▶ _材料問題_:
**A.** 判斷下列三項敘述是否與SARS病毒專利節選相符,每項答「是」或「否」,並照錄原文中的依據語句:(i) ORF3a編碼的病毒蛋白全長274個氨基酸;(ii) 該蛋白與其他已知蛋白的同源性很高;(iii) SARS病毒的基因組包含14個開放式閱讀框。
**B.** 請從SARS病毒專利節選的最後一句之後接著寫下去。

▶ _閱讀節選_:
專利名稱:一種sars冠狀病毒藥物靶點及其應用的制作方法
背景技術:
非典型肺炎(SARS)是由一種新發現的冠狀病毒(severe acuterespiratory syndrome associated coronavirus,Nidovirales;Coronaviridae;Coronavirus;Group 2 species)所引起。病毒的基因組由一條單鏈RNA組成,其中包含有14個開放式閱讀框(ORF)。目前已知病毒編碼的蛋白質包括脂雙層膜及其上的棒狀膜蛋白S、包膜蛋白E、膜糖蛋白M、以及膜內部衣殼蛋白N,以及一些蛋白酶和復制酶,然而大多數的ORF是否編碼蛋白質,以及他們的功能都不清楚(Rota PA,Oberste MS,The genome sequence ofthe ARS-associated coronavirus.Science.2003 May 30;300(5624)1399-404)。
ORF3a最近研究比較集中的SARS病毒基因之一。ORF3a編碼了一個全長274個氨基酸的全新病毒蛋白,已有研究人員通過免疫印跡和蛋白質質譜的方法證明了這一病毒蛋白的存在,并推測其很可能是病毒的結構蛋白。通過生物信息學分析,該蛋白具有3個跨膜區,與其他已知蛋白的同源性很低(吳家睿,曾嶸等,申請號200310108604.X)。雖然通過很多不同的實驗方法都證明了3a蛋白的存在,但是關于這一蛋白功能的研究還很少,而現有的文獻都沒有能夠闡明該蛋白在病毒周期中的作用。(Naoto Ito,Eric C.Mossel,Krishna Narayanan,Vsevolod L.Popov,et al.,Severe acute respiratorysyndrome coronavirus 3a protein is a viral structural protein,2005,J.Virol.79,3182-3186)。同時,也未見有利用其全蛋白或者部分多肽序列作為抗原免疫動物的報道。

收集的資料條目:
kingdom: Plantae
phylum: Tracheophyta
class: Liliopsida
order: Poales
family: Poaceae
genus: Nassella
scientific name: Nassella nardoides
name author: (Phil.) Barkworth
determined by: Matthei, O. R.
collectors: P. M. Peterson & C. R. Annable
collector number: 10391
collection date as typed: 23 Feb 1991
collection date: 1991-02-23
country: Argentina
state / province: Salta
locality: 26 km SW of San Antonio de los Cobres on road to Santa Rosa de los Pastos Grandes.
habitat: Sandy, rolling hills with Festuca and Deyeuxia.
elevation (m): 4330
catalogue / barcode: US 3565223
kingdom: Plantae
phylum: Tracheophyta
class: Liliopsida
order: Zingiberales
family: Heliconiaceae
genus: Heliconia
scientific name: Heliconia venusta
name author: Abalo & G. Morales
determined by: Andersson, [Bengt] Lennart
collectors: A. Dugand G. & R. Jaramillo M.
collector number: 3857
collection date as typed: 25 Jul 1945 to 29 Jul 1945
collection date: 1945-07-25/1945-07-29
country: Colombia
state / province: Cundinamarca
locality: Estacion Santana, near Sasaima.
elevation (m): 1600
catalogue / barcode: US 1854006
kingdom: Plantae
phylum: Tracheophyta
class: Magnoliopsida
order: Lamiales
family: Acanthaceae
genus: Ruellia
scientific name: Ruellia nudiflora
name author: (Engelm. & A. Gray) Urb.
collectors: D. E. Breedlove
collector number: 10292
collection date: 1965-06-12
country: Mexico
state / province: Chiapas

▶ _作答結果_:
**A.**
(i) 是。「ORF3a編碼了一個全長274個氨基酸的全新病毒蛋白」
(ii) 否。「與其他已知蛋白的同源性很低」
(iii) 是。「其中包含有14個開放式閱讀框(ORF)」

**B.**
目前通常使用的SARS冠狀病毒的藥物多為中草藥制劑和部分類型的干擾素,對SARS病毒的抑制效果不甚理想,且由于是通過藥物篩選方法獲得,其作用機制和作用的具體靶點不甚明了,為預防和治療帶來了不確定性。
發明內容
所要解決的技術問題本發明需要解決的技術問題為了克服上述缺陷,提供一種SARS冠狀病毒藥物靶點、該藥物靶點的單克隆抗體和多克隆抗體及其制備方法、以及一種病毒的抑制劑。
技術方案本發明的技術方案之一是提供一種SARS冠狀病毒藥物靶點,該藥物靶點為ORF3a病毒基因所編碼的蛋白質,具有離子通道特性。
上述的SARS冠狀病毒藥物靶點的一種優選方式為,所說的ORF3a病毒基因與序列表SEQ ID NO1的堿基序列相同或同源。
上述的SARS冠狀病毒藥物靶點另一種優選方式為,所說的離子通道的活性可以被鋇離子抑制。進一步來說,該離子通道具有單價陽離子強通透的特性。特別的例子是,所說的單價陽離子為鉀離子。
上述的SARS冠狀病毒藥物靶點再一種優選方式為,所說的蛋白質在細胞內通過二硫鍵的方式形成四聚體。
本發明的技術方案之二為提供一種抗SARS冠狀病毒抗體,該抗體特異性地與技術方案之一所說的SARS冠狀病毒藥物靶點結合。
上述SARS冠狀病毒藥物靶點的抗體的一種優選方案為,該抗體是SARS冠狀病毒藥物靶點的多克隆抗體,且由下列制備方法所制備,步驟包括(1)提供氨基酸序列為SEQ ID NO3的多肽;(2)將多肽與載體蛋白偶連,并與佐劑一起免疫動物;(3)取動物的抗血清過抗原偶連的親和層析柱純化,即得到所述的抗體。
氨基酸序列為SEQ ID NO3的多肽,是指來源于SEQ ID NO2即ORF3a基因所編碼的蛋白質序列的一段多肽,具體選擇方法可以為利用Oligo序列分析軟件針對SEQ ID NO2進行抗原性分析,從而選出抗原性最強的一個多肽片段。
上述的這些抗體制備步驟并不是一成不變的,本領域的普通技術人員可以根據實際情況進行合理的修改使之符合應用要求。比如根據要求選擇是否使用載體蛋白進行偶聯,是否與佐劑一起免疫動物,以及是否使用親和純化方法來純化抗體等等。
上述SARS冠狀病毒藥物靶點的抗體的另一種優選方案為,該抗體是SARS冠狀病毒藥物靶點的單克隆抗體,且由下列制備方法所制備,步驟包括(1)提供氨基酸序列為SEQ ID NO3的多肽;(2)將多肽與載體蛋白偶連,并與佐劑一起免疫小鼠;(3)分離小鼠脾細胞與SP2/0骨髓瘤細胞株融合;(4)加入小鼠腹腔飼養細胞與融合細胞共培養,并篩選陽性株;(5)克隆化篩選,即可獲得單克隆抗體細胞株;
(6)將單克隆抗體細胞株植入小鼠體內,分泌所需要的單克隆抗體。
同樣,這些步驟也并不是一成不變的,本領域的普通技術人員可以根據實際情況進行合理的修改使之符合應用要求。比如根據要求選擇是否使用載體蛋白進行偶聯,是否與佐劑一起免疫動物,以及選擇不同的骨髓瘤細胞株等等。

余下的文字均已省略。